Interestingly, since you mention Linden Dollars, there is an exchange rate between Linden Dollars and Bitcoins:
There is also a whole page dedicated to those who are involved in converting Bitcoins to other currencies:
This is a fiat currency just as any other fiat currency has been, and there are conventions within the accounting protocols to make sure that the currency can't easily be inflated. It is the inflation aspect of this currency that is the big issue.
There isn't much in terms of groups or individuals engaged in the exchange of bitcoins to anything else, but that is something relative. That is both because it is a new concept, and because of the nature of those who are running this.
This currency is depending upon scarcity and basic economics of supply and demand, where those who are investing into the concept are hoping that the demand will eventually drive up the value of these virtual coins.

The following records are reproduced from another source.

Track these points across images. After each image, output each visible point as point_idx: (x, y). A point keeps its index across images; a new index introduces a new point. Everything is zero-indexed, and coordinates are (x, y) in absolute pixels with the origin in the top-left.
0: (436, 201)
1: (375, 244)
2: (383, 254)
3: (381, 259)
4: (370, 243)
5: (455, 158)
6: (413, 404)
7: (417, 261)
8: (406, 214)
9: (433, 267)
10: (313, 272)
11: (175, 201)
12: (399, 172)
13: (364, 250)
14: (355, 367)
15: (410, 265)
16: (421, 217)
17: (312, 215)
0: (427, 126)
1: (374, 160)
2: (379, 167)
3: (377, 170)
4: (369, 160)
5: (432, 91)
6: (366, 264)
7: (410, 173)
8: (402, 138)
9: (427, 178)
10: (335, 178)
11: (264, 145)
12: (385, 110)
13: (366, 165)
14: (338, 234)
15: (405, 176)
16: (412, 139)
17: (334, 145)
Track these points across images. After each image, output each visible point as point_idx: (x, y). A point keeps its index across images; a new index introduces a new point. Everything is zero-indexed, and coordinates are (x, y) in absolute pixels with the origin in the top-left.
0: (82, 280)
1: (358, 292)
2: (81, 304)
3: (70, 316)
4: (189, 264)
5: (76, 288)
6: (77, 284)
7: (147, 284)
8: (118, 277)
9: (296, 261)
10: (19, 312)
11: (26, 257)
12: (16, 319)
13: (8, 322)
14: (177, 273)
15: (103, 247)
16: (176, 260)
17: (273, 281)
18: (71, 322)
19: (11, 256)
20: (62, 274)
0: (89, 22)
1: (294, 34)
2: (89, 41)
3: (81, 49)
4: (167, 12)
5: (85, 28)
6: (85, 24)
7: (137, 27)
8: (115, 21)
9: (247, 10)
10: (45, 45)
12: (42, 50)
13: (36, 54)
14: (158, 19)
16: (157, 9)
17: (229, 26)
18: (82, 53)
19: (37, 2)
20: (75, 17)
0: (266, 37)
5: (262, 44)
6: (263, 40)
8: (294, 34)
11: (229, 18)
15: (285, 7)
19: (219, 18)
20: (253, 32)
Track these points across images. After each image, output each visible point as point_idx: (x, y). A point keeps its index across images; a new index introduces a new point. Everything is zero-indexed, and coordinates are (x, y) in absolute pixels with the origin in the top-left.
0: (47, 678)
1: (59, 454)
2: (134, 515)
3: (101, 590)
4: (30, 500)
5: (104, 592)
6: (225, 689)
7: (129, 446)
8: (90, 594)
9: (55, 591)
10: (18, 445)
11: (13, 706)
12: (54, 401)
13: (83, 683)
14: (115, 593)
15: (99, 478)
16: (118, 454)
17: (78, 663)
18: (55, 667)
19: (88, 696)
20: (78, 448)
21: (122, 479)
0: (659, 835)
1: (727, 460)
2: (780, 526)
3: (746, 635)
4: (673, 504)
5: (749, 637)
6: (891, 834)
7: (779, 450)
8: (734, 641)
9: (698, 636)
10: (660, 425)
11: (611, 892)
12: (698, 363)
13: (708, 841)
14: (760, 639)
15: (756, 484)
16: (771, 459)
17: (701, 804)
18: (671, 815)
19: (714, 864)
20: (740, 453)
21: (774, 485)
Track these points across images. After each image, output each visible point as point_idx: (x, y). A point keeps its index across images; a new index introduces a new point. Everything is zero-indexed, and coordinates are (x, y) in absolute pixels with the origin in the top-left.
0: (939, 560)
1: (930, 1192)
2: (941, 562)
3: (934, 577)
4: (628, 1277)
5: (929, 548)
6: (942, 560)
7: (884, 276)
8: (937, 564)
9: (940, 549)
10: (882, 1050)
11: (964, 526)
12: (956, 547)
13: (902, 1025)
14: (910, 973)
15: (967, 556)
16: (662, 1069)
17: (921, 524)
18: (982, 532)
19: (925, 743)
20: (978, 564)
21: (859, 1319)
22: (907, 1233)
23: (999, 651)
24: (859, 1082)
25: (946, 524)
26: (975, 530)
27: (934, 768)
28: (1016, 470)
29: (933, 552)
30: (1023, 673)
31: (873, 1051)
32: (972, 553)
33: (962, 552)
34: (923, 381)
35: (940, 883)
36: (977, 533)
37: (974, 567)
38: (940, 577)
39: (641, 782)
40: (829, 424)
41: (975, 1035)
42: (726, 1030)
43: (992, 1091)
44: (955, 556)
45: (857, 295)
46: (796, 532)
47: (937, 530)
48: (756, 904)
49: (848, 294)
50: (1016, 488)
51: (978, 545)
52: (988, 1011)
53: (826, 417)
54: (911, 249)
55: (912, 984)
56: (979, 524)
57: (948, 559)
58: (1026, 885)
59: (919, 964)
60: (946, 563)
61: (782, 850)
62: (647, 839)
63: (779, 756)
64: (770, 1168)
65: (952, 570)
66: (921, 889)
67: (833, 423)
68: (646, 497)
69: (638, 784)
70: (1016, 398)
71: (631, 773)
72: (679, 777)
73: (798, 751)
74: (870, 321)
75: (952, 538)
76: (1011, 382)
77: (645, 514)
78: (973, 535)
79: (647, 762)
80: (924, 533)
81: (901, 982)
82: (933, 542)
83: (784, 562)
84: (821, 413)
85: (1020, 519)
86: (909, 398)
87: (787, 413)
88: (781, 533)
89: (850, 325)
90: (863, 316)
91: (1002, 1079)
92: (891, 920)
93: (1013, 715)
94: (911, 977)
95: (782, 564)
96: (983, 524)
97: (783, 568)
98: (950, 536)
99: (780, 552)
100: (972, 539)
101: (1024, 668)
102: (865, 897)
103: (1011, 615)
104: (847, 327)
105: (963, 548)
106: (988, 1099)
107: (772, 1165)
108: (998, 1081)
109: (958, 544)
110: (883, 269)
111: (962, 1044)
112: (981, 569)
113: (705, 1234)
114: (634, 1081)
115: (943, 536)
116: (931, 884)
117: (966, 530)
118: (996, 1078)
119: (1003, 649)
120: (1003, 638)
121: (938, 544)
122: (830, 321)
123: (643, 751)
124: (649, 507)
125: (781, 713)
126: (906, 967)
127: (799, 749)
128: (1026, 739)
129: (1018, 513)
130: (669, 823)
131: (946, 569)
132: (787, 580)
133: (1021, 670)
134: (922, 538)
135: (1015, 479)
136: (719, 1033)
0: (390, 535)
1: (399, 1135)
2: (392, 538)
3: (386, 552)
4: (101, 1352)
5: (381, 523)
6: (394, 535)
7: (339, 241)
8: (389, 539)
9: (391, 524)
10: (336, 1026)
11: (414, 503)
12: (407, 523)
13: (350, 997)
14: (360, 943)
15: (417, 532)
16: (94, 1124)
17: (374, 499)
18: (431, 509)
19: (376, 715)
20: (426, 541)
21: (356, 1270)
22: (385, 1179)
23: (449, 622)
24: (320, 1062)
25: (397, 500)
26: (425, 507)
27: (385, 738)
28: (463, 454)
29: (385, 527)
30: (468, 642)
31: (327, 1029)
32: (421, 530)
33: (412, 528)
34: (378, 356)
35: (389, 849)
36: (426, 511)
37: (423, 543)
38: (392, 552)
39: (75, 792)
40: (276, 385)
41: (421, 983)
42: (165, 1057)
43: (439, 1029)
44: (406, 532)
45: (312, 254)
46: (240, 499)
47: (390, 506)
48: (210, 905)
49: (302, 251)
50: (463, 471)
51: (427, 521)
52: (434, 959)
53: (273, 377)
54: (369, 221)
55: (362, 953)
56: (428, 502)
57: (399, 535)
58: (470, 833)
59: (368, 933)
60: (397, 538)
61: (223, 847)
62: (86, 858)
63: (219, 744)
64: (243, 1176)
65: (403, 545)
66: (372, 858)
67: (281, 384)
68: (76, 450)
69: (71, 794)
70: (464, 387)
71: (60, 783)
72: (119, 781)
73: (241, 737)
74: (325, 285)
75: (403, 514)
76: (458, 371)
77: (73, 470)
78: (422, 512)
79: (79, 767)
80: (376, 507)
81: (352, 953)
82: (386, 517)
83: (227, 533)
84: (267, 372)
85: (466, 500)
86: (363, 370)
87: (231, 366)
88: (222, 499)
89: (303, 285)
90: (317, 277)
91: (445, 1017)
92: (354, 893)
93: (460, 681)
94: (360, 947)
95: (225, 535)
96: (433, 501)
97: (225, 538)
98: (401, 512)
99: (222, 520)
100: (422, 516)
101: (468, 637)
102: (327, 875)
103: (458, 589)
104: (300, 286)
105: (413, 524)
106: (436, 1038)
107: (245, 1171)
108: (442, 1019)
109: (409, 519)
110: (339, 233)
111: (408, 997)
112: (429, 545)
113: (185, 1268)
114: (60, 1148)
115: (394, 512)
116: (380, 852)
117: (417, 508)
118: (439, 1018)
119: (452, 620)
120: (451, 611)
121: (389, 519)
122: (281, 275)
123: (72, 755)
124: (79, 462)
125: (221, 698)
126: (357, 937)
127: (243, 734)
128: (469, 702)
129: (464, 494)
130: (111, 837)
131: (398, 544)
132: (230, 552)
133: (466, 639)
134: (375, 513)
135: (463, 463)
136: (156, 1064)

That isn't necessarily a bargain I would want to buy into, and the allocation of the wealth is sort of egalitarian instead of relying upon a single person hoarding all of the wealth at the beginning. If you strip away the crazy initial wealth distribution system, it is no different than other fiat currencies.
An interesting counter point here is the establishment of the Deutschemark in West Germany following WWII. In order to get the German economy going again, every German citizen was issued a certain amount of money (I think about 1000 marks but I'm not sure of the exact amount) and then told to spend or keep that money as they saw fit. The Mark has never had any sort of backing other than the faith of the German people to buy something with it in the future. It was eventually replaced with the Euro, but even the Euro still is based in a large part on this initial wealth give-away to jump start the German economy in the late 1940's. Other than buying products in Germany with a Mark, it never had any real value at all.